They troll the halls of power, ride in speeding elevators to the top floors of corporate influence, and mix among the elites everywhere – everywhere, it seems, except the Catholic church.
They are the grey-suited men and women who, since at least Watergate and the growth of high-speed mass media, have practiced the precision art called “crisis management.”
I was in the news business long enough to know more than a few of them, and know that what they taught to titans in trouble was the truth. It worked. And the people who did not heed their advice generally did so because the truth to was too hot to handle.
Crisis management in our age boils down to two simple Golden Rules:
- Get all the bad stuff out there.
- And get it out there as fast as you can.

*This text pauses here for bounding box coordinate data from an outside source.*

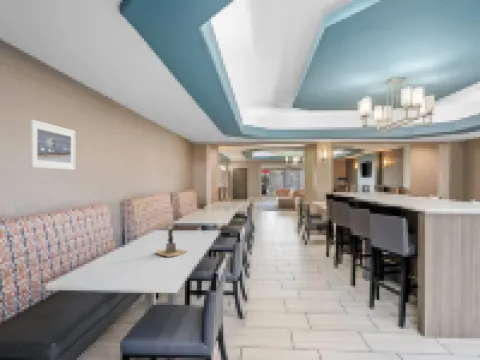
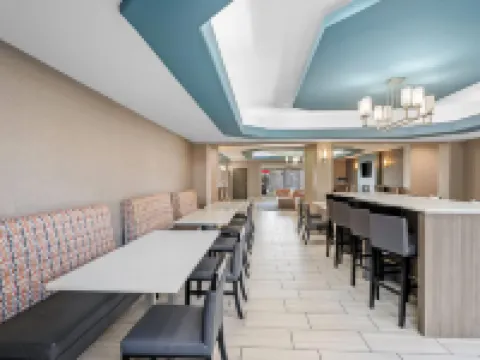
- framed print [29,118,76,171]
- potted cactus [155,225,187,258]
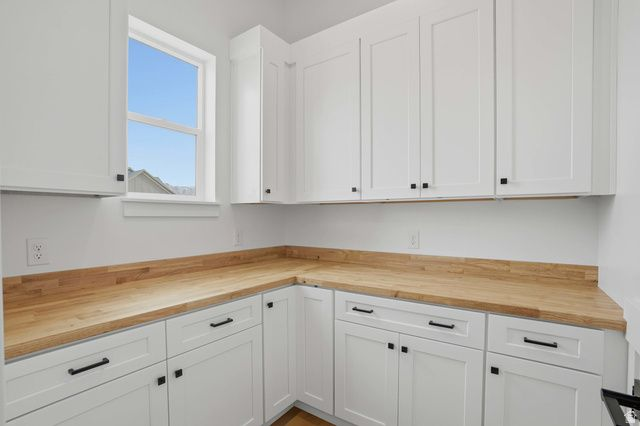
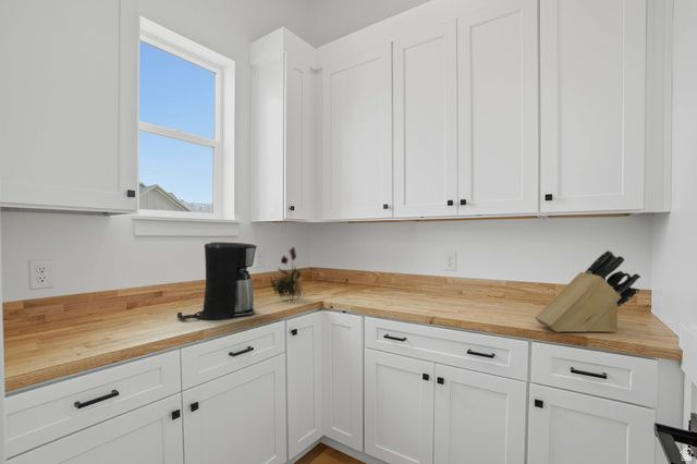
+ flower [267,246,306,302]
+ knife block [534,249,641,333]
+ coffee maker [176,241,258,320]
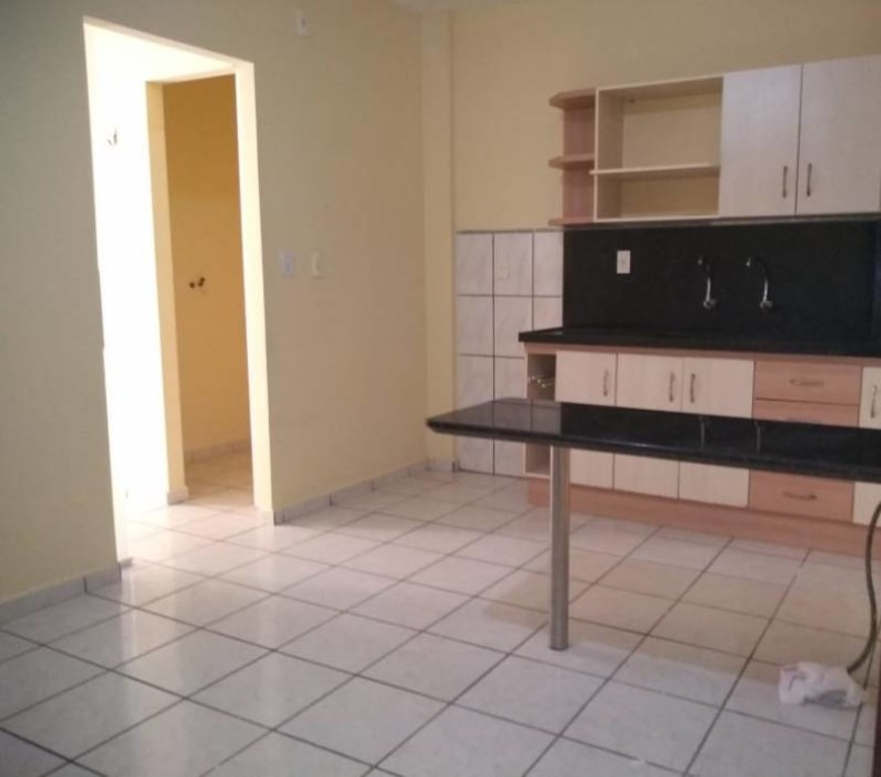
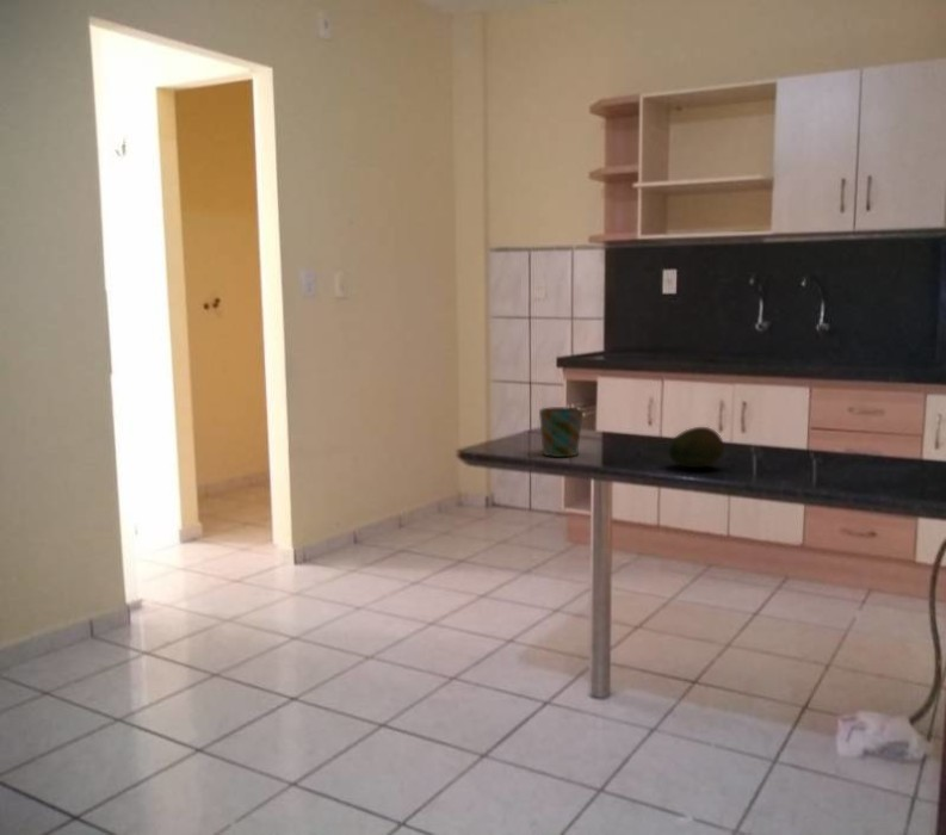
+ mug [538,406,585,458]
+ fruit [667,426,725,469]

It sounds counter-intuitive, against the basic human survival instinct. When something goes wrong, we circle the wagons, protect the clan, and wait for the danger to blow over. But crisis managers know that nothing blows over anymore. They understand that in modern times the truth will always come out – the best you can hope for is to control it and label it.
In any scandal, the worst scenario for the people in trouble is that the bad news leaks out in an unending drip-drip-drip. The story never goes away. You are never in control of what gets out and how it is presented. Watergate is the prime example: the resources of the presidency were thrown at containing the damage, and it only grew worse.
In the decades since, a national (and now international) template has emerged: a scandal brews, but the celebrity/politician/corporation “gets out in front of it,” owns up to the misdeed before anyone else has a chance to expose it. They take their lumps in the public media square, suffer the shame of the glaring lights, and institute changes (personal or political) to insure the transgression does not happen again.
Imagine if the church had done this more than a decade ago, when the child sex abuse scandal first broke. What if the Vatican itself had launched a forceful investigation across the globe to uncover everything, oust the guilty, and repair the damage in full view of a watching world? It would have “owned” the problem -- and the solution.
But it did not, and in the past few weeks -- as the scandal has once again blossomed and spread -- the reason has perhaps come into true focus.
Watergate provides the analogy here as well. During that scandal, Republican supporters of Richard Nixon begged the president to come clean, get it all out there -- confident the entire mess was based on a mere “third-rate burglary” blown up into a crisis by political enemies.
But Nixon, it turned out, knew better. He knew that most of the highest officials of his administration were implicated in the embroglio -- so full disclosure was not an option. The golden rules of crisis management could not apply because the crisis was both too deep and too high.
That is what these last couple of weeks have looked like. As with Watergate, the powerful turn on the press (that pesky New York Times yet again!), give partial answers and modest mea culpas. But with each drip-drip-drip, another high-ranking bishop or cardinal is implicated -- and the scandal travels higher.